There is a clear moral to this story: Our understanding of the good news needs to be transformed by the good news, or it won't be good news to us.

But, there's a catch. If we take that to be a once-for-all transformation, then the good news has been mediated into time, once for all, in which case it ceases to be an eternal truth. If we want to think about the eternal entering into time, that won't work. The eternal must transform our understanding without being reduced to it, or the abstract challenge that the idea of revelation faces has not been met. This is the "negative" side of the message; the "rule" we can't break, if we take the challenge with which we began seriously.

There is a practical side to this rule: if we don't insist on it, we are stuck with a subtraction story with respect to our faith, for the gospel cannot be reduced to part of our historical understanding, or scientific understanding, without incredulity resulting.
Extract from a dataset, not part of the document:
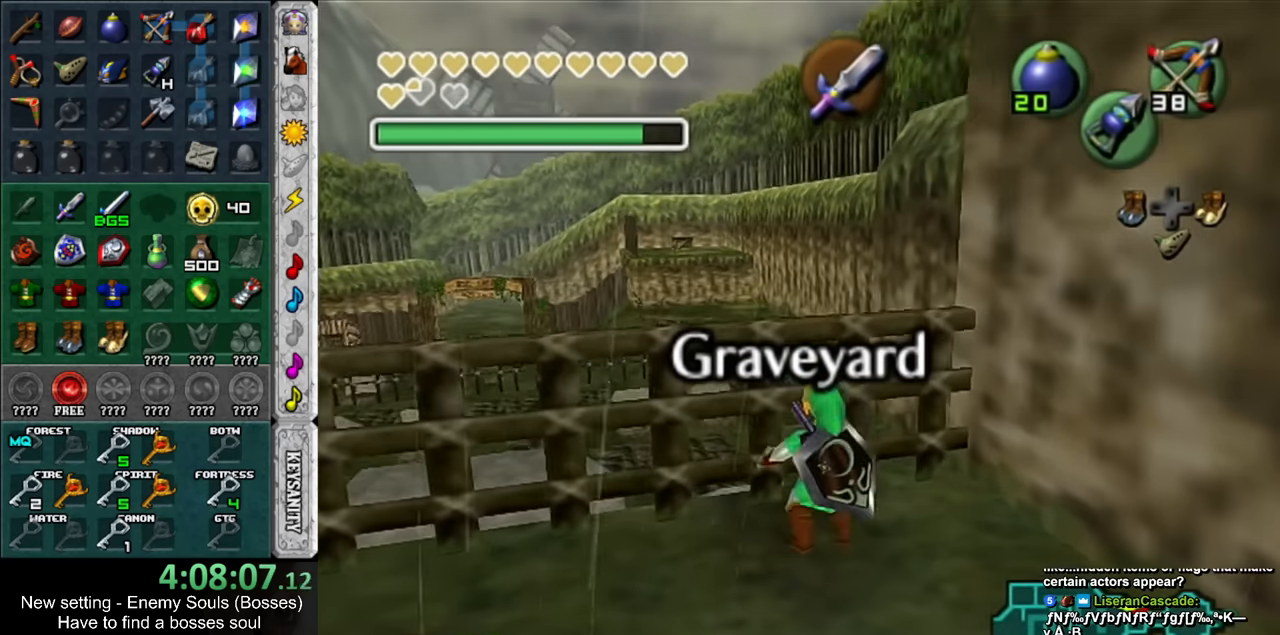
{"buttons": [], "left_stick": "up", "right_stick": "center", "events": []}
I am arguing that the gospel cannot be understood without a transcendent backdrop, which is to say that it recommends a story for our belief that cannot be translated into a contxt that has no room for it. That ought to be obvious, and I suppose that my frustration showed in the last post.

Allow me to add this to the moral, then: Our understanding of the good news needs to be transformed by the good news--CONTINUALLY--or it won't be good news to us.

Anyone familiar with the gospel narrative knows that I left off the transformative remark tied to Jesus' proclamation of the good news of the kingdom: "...the kingdom of God is at hand; repent..." (Mk. 1:15) If we aren't changed--CONTINUALLY--by the gospel, as the need to repent suggests, we don't "get" its transcending essence--its function of pointing us beyond ourselves and our world to the transformation inherent in the gospel.

But the pointing cannot be directionless, or we are left with an abstract point that cannot guide us. The positive side of the pointing beyond ourselves must be tied to a form that is itself essentially transformative--and therefore CONTINUALLY transformative, which entails a second reason for endorsing the non-historically mediated view of the kerygema--and that form is agape love.

Clearly, love requires a person to look beyond themselves to that which is loved. That is analytically true; true in the abstract. But it is an abstraction that insists that we look to the concrete details of this world as they unfold in time in order to be realized. That is, to be commited to the principle of love is to be commited to transforming ourselves with respect to the unfolding understanding of the world in history. To stop that process is to fail with respect to the command to love. To love as a first principle is to take it as an unchanging approach to an ever changing reality. Love, that is, meets the criterion of eternal truth with which we began.

Grunwald's picture of John the Baptist pointing to Jesus famously symbolizes this understanding of the function of theology at its best as pointing to Christ, the eternal truth entered into human history. And once we understand that theology cannot be subsumed to any reductionist view--of history or science or bad theology--we are freed from the subtraction story, the bugaboo of today's Church in the wake of so much bad theology.

Part 2 will look at the personal challenge inplicit in the gospel, the eternal "kerygmatic" revelation.

[I will add an extended quote from Tillich here, when I get time. My explanation is too abstract for most tasts, I fear, and the quote from Tillich will provide welcome details for those who would like them. Oh, for more time in the day!]

NOTES:
1. It should be pointed out that other exclusive categories associated with God could be used to make the same point: especially finite/infinite and holy/unholy.